9 Ağustos 2015 Pazar

King Vidor




  

      ''King Vidor'' başarının sadece düzene uymak olmadığının kanıtına örnek bir yönetmendir. 1929 yılında bütün oyuncularının siyah olduğu bir film düşünün. ''Hallelojah''  filmi dönem koşullarına tam bir aykırı duruş sergiledi. Filmleri insanlar tarafından sevildi. Holywood stüdyo sisteminin filmlere uyguladığı baskılardan Vidor'da nasibini aldı. Mesela filmlerinin sonları mutlu sonlarla değiştirildi ya da türlü düzenlemeler yapıldı. Toplumsal meseleleri, kadın meselelerini, ırkçılık meselelerini cesurca konu alan Vidor, sinemada mücadele basamaklarının ilk taşlarını döşemiş yönetmenlerdendir. Hem de bunu Holywood sistemi içinde yapmaya çalışmış ve insanlar tarafından da çok sevilmiştir.
   

 1978'de Ömür Boyu Başarı Oscar Ödülü'nü aldı. 57 film yönetti.
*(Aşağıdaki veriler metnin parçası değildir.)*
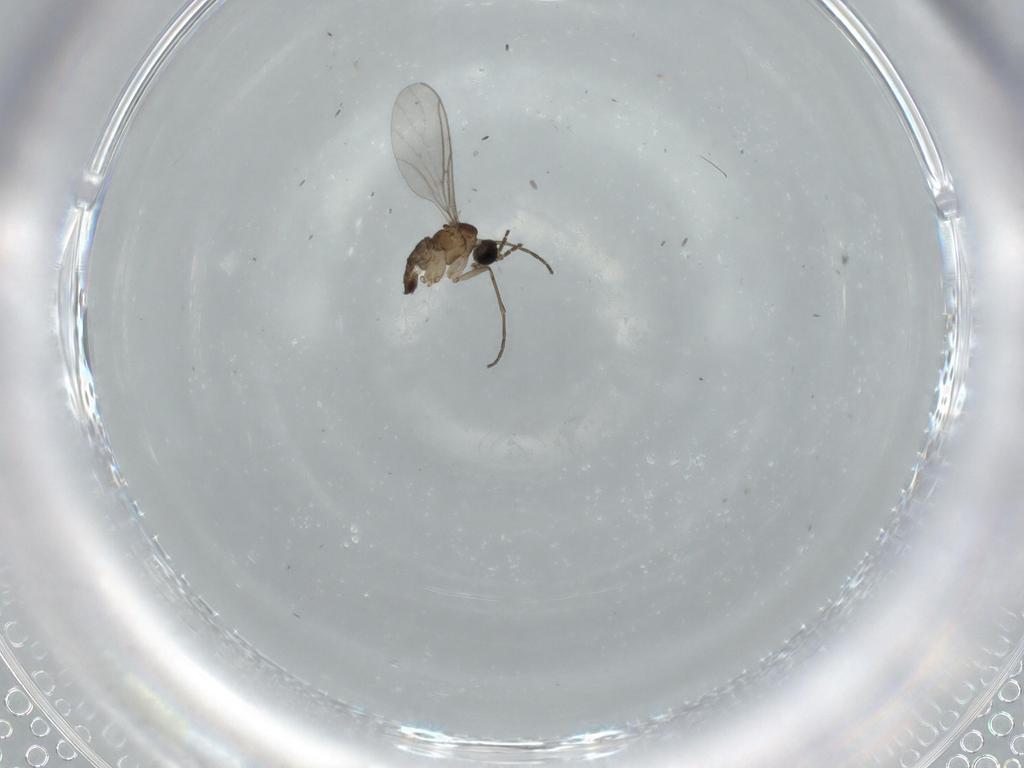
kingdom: Animalia
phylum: Arthropoda
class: Insecta
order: Diptera
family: Sciaridae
Mr Smith Goes to Washington


 Mr Smith Goes to Washington
frank capra

Tek başına bütün bir Amerikan parlamentosuyla mücadele etmek ne kadar mümkün olabilir? Mr Smith'in verdiği bu savaş bende hep savaşların en onurlusu olarak kaldı. ''Büyük amerikan adaleti'' mitini ciddi ciddi sorgulayan Frank Capra'nın senaristliğini ve yönetmenliğini yaptığı bu film kesinlikle izlenilmeli.

8 Ağustos 2015 Cumartesi

bir ön yazı

    Lumiere kardeşlerden günümüze sinema bir belgedir. Bir izdüşümdür. Hangi toprakların ürünüyse o toprakları yansıtır. O havayı koklatır. Çoğu zaman propoganda için kullanılır. Çoğu zaman sanat için yapılır. Çoğu zaman halk için yapılır. Çoğu zaman para için yapılır. Çoğu zaman bu amaçlar iç içe geçer hepsi birden yapılır.
 
    Sinema'yı sadece bu formlarda algılamak bile sizi sıradan izleyici konumundan ayırıp farkında bir izleyici yapacaktır. Farkında olmadan izlemeye devam etmek istiyorsanız, bu da bir seçim. Çoğu insan için öncelik ne anlatılmak istendiği değil, nasıl anlamak istediği. Yani film onu güldürecek mi yoksa ağlatacak mı? Yoksa izlediği bir aşk filminde kendisini kahramanın yerine koyacak mı? Bu amaç için izleyiciyseniz korkmayın sinema izleyicisinin büyük çoğunlu da bu kategoride.Değilseniz ise bu da sizi farkında olan kategorisine alıyor.
 
    Farkında olmanın dünyayı değiştireceğinden falan bahsetmiyorum, bu anlam çıkmasın. Sinema izleyicisinin değişimi kendisiyle ilgilidir. İyi bir kitap okumanın etkisi, iyi bir filmi izlemenin etkisinden neden az olsun? Sadece romantik-komedi izlemekle sadece vampir kitapları okumak neden aynı olmasın?

   Bu tartışma bizi Klasik sinema( popüler sinema ) ve sanat sineması ayrımına götürür. Bu sınıflandırmanın iç içe geçtiği bir çok film ve yönetmen illa ki var. Bunlara ileride değineceğim. Bu blogdaki ön yazım olsun. Sonraki tartışmalar ise sanat sineması üzerine sesli düşünme olsun. Dilerseniz katılın.